(Dataset items)
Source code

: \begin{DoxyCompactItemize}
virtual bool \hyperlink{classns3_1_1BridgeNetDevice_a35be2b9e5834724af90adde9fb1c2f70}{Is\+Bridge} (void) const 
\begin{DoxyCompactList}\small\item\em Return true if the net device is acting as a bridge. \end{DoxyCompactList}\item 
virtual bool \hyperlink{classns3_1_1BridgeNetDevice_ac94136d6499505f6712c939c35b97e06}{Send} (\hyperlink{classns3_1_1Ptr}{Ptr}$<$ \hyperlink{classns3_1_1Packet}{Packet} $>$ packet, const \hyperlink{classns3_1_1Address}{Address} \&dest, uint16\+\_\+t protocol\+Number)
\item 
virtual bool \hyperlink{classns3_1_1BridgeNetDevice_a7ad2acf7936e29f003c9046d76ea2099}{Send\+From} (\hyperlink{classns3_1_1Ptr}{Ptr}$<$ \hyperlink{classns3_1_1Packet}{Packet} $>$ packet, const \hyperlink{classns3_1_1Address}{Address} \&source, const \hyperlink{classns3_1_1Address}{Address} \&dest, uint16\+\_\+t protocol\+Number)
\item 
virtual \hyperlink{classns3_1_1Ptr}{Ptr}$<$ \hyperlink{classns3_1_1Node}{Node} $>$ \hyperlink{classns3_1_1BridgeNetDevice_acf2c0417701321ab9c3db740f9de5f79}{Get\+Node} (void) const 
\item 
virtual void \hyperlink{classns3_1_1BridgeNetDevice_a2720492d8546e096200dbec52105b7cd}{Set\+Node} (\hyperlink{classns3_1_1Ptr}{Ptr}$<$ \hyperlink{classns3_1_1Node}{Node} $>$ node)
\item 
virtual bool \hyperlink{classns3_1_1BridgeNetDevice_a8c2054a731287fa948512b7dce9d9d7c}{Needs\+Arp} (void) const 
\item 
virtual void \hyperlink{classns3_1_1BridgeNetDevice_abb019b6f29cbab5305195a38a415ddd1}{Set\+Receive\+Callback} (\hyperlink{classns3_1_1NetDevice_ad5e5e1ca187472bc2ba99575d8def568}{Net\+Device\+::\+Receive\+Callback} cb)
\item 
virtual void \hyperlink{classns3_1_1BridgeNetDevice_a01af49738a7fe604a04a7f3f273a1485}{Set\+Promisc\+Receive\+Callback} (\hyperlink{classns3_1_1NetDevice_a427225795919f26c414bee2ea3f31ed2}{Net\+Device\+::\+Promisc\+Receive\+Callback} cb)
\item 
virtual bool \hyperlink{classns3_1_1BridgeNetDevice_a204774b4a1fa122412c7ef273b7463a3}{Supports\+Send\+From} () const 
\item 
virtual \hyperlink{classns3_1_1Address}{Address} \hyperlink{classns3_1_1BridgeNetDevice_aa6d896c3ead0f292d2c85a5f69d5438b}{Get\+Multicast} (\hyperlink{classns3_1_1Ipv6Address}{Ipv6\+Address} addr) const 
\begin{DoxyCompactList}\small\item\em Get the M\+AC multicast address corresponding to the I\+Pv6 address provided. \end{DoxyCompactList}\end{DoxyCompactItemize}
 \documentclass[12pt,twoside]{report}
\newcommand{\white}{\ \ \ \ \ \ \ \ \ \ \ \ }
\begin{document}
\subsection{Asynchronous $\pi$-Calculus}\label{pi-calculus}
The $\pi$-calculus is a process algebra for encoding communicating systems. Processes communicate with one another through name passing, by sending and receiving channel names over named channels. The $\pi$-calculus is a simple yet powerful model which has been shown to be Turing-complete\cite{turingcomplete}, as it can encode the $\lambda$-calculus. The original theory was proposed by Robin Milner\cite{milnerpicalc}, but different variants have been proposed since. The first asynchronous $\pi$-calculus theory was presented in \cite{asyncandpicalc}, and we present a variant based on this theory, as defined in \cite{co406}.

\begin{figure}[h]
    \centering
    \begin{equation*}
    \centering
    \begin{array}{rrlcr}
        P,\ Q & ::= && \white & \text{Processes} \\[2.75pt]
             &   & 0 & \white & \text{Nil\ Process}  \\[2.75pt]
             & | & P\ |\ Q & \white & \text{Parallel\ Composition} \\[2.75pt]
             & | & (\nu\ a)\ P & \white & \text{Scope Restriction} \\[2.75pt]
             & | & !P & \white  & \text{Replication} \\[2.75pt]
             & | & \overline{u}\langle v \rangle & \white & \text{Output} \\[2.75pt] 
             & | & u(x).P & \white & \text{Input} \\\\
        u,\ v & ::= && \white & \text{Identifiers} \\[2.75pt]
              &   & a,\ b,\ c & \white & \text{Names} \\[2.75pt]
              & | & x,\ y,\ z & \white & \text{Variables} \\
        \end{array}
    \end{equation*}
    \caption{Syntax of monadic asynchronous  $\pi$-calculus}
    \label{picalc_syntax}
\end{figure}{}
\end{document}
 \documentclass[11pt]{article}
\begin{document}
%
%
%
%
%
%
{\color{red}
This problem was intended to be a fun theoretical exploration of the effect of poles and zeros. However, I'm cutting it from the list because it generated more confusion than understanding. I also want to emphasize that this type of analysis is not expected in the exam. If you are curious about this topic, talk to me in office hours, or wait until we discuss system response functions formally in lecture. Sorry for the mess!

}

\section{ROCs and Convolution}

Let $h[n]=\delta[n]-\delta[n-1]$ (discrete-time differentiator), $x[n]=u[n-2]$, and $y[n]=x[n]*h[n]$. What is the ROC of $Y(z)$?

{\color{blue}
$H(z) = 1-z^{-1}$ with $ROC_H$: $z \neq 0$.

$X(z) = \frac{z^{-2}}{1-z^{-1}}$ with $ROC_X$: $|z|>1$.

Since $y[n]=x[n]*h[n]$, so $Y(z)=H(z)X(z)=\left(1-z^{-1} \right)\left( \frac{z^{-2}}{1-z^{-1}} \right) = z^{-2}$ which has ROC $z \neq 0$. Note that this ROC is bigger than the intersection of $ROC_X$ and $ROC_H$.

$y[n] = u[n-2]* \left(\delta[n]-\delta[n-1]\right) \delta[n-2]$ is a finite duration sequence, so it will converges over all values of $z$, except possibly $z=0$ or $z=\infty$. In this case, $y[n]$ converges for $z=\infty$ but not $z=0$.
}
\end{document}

Requirement: For every line above that has "packet" in it, copy the line.

Response:
virtual bool \hyperlink{classns3_1_1BridgeNetDevice_ac94136d6499505f6712c939c35b97e06}{Send} (\hyperlink{classns3_1_1Ptr}{Ptr}$<$ \hyperlink{classns3_1_1Packet}{Packet} $>$ packet, const \hyperlink{classns3_1_1Address}{Address} \&dest, uint16\+\_\+t protocol\+Number)
virtual bool \hyperlink{classns3_1_1BridgeNetDevice_a7ad2acf7936e29f003c9046d76ea2099}{Send\+From} (\hyperlink{classns3_1_1Ptr}{Ptr}$<$ \hyperlink{classns3_1_1Packet}{Packet} $>$ packet, const \hyperlink{classns3_1_1Address}{Address} \&source, const \hyperlink{classns3_1_1Address}{Address} \&dest, uint16\+\_\+t protocol\+Number)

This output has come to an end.